▶ [What is being asked]:
Without including any pictures, reproduce all the lines below word for word.

Machine-readable electronics designs
###

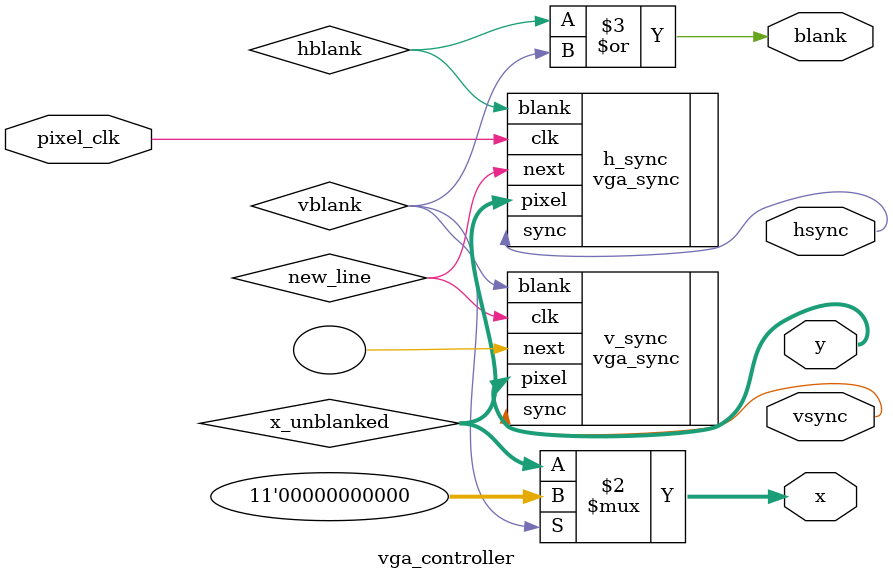
<source format=v>
`timescale 1ns / 1ps
module vga_controller(
    input pixel_clk,
    output hsync,
    output vsync,
    output blank,
    output [$clog2(HORIZ_PIXELS-1):0] x,
    output [$clog2(VERT_PIXELS-1):0] y
    );

  wire hblank, vblank, new_line;
  wire [$clog2(HORIZ_PIXELS-1):0] x_unblanked;
  
  //parameter pixel_clk_frequency = 25_175_000;
  
  parameter HORIZ_FRONT_PORCH = 16;
  parameter HORIZ_SYNC_PULSE  = 96;
  parameter HORIZ_BACK_PORCH  = 48;
  parameter HORIZ_PIXELS      = 640;
  
  vga_sync #(
    .VISIBLE(HORIZ_PIXELS),
    .FRONT_PORCH(HORIZ_FRONT_PORCH),
    .SYNC_PULSE(HORIZ_SYNC_PULSE),
    .BACK_PORCH(HORIZ_BACK_PORCH)
    ) h_sync (.clk(pixel_clk), .pixel(x_unblanked), .sync(hsync), .blank(hblank), .next(new_line));

  parameter VERT_FRONT_PORCH = 11;
  parameter VERT_SYNC_PULSE  = 2;
  parameter VERT_BACK_PORCH  = 31;
  parameter VERT_PIXELS      = 480;
  
  vga_sync #(
    .VISIBLE(VERT_PIXELS),
    .FRONT_PORCH(VERT_FRONT_PORCH),
    .SYNC_PULSE(VERT_SYNC_PULSE),
    .BACK_PORCH(VERT_BACK_PORCH)
    ) v_sync (.clk(new_line), .pixel(y), .sync(vsync), .blank(vblank), .next());  

  assign x = vblank ? 1'b0 : x_unblanked;
  assign blank = hblank | vblank;
endmodule

</source>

###

▶ [Expected answer]:
<source format=v>
`timescale 1ns / 1ps
module vga_controller(
    input pixel_clk,
    output hsync,
    output vsync,
    output blank,
    output [$clog2(HORIZ_PIXELS-1):0] x,
    output [$clog2(VERT_PIXELS-1):0] y
    );

  wire hblank, vblank, new_line;
  wire [$clog2(HORIZ_PIXELS-1):0] x_unblanked;
  
  //parameter pixel_clk_frequency = 25_175_000;
  
  parameter HORIZ_FRONT_PORCH = 16;
  parameter HORIZ_SYNC_PULSE  = 96;
  parameter HORIZ_BACK_PORCH  = 48;
  parameter HORIZ_PIXELS      = 640;
  
  vga_sync #(
    .VISIBLE(HORIZ_PIXELS),
    .FRONT_PORCH(HORIZ_FRONT_PORCH),
    .SYNC_PULSE(HORIZ_SYNC_PULSE),
    .BACK_PORCH(HORIZ_BACK_PORCH)
    ) h_sync (.clk(pixel_clk), .pixel(x_unblanked), .sync(hsync), .blank(hblank), .next(new_line));

  parameter VERT_FRONT_PORCH = 11;
  parameter VERT_SYNC_PULSE  = 2;
  parameter VERT_BACK_PORCH  = 31;
  parameter VERT_PIXELS      = 480;
  
  vga_sync #(
    .VISIBLE(VERT_PIXELS),
    .FRONT_PORCH(VERT_FRONT_PORCH),
    .SYNC_PULSE(VERT_SYNC_PULSE),
    .BACK_PORCH(VERT_BACK_PORCH)
    ) v_sync (.clk(new_line), .pixel(y), .sync(vsync), .blank(vblank), .next());  

  assign x = vblank ? 1'b0 : x_unblanked;
  assign blank = hblank | vblank;
endmodule

</source>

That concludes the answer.